[[ STUDY MATERIAL, beginning ]]

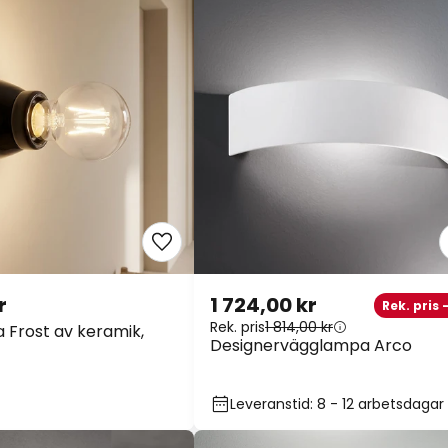
r
1 724,00 kr
Rek. pris 
Rek. pris
1 814,00 kr
Frost av keramik,
Designervägglampa Arco
Leveranstid: 8 - 12 arbetsdagar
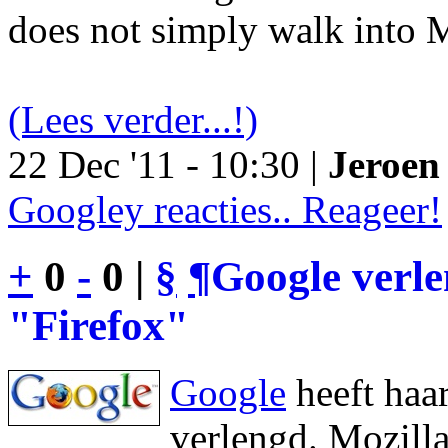
does not simply walk into M
(Lees verder...!)
22 Dec '11 - 10:30 |
Jeroen 
Googley reacties.. Reageer!
+
0
-
0 |
§
¶
Google verl
"Firefox"
Google
heeft haa
verlengd. Mozilla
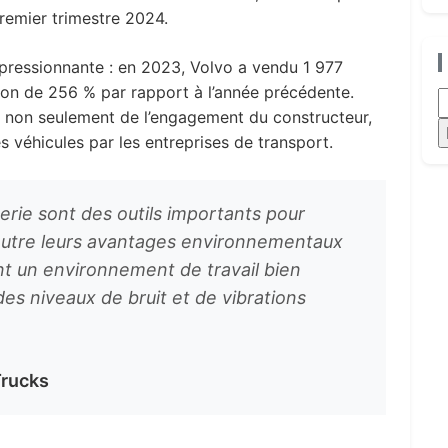
remier trimestre 2024.
mpressionnante : en 2023, Volvo a vendu 1 977
ion de 256 % par rapport à l’année précédente.
R
 non seulement de l’engagement du constructeur,
s véhicules par les entreprises de transport.
erie sont des outils importants pour
 Outre leurs avantages environnementaux
ent un environnement de travail bien
es niveaux de bruit et de vibrations
Trucks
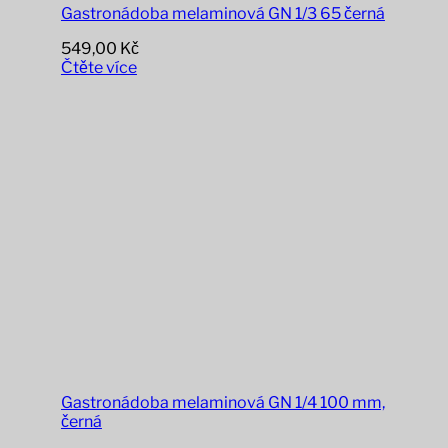
Gastronádoba melaminová GN 1/3 65 černá
549,00
Kč
Čtěte více
Gastronádoba melaminová GN 1/4 100 mm,
černá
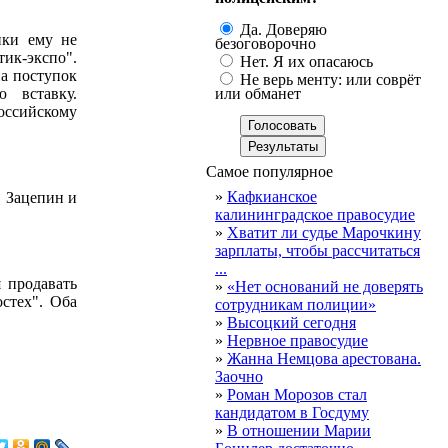
Да. Доверяю
ики ему не
безоговорочно
ик-экспо".
Нет. Я их опасаюсь
на поступок
Не верь менту: или соврёт
 вставку.
или обманет
российскому
Самое популярное
»
Кафкианское
! Зацепин и
калининградское правосудие
»
Хватит ли судье Марочкину
зарплаты, чтобы рассчитаться
...
 продавать
»
«Нет оснований не доверять
стех". Оба
сотрудникам полиции»
»
Высоцкий сегодня
»
Нервное правосудие
»
Жанна Немцова арестована.
Заочно
»
Роман Морозов стал
кандидатом в Госдуму
»
В отношении Марии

[[ STUDY MATERIAL, end ]]

■ WHAT THIS TASK INVOLVES: Update the text lines of all the records above so that "Rek. pris" becomes "Ord. pris" and nothing else changes. Leave the pictures out of your answer.

■ SOLUTION TO THE PROBLEM:
r
1 724,00 kr
Ord. pris 
Ord. pris
1 814,00 kr
Frost av keramik,
Designervägglampa Arco
Leveranstid: 8 - 12 arbetsdagar
does not simply walk into M
(Lees verder...!)
22 Dec '11 - 10:30 |
Jeroen 
Googley reacties.. Reageer!
+
0
-
0 |
§
¶
Google verl
"Firefox"
Google
heeft haa
verlengd. Mozilla
remier trimestre 2024.
mpressionnante : en 2023, Volvo a vendu 1 977
ion de 256 % par rapport à l’année précédente.
R
 non seulement de l’engagement du constructeur,
s véhicules par les entreprises de transport.
erie sont des outils importants pour
 Outre leurs avantages environnementaux
ent un environnement de travail bien
es niveaux de bruit et de vibrations
Trucks
Gastronádoba melaminová GN 1/3 65 černá
549,00
Kč
Čtěte více
Gastronádoba melaminová GN 1/4 100 mm,
černá
Да. Доверяю
ики ему не
безоговорочно
ик-экспо".
Нет. Я их опасаюсь
на поступок
Не верь менту: или соврёт
 вставку.
или обманет
российскому
Самое популярное
»
Кафкианское
! Зацепин и
калининградское правосудие
»
Хватит ли судье Марочкину
зарплаты, чтобы рассчитаться
...
 продавать
»
«Нет оснований не доверять
стех". Оба
сотрудникам полиции»
»
Высоцкий сегодня
»
Нервное правосудие
»
Жанна Немцова арестована.
Заочно
»
Роман Морозов стал
кандидатом в Госдуму
»
В отношении Марии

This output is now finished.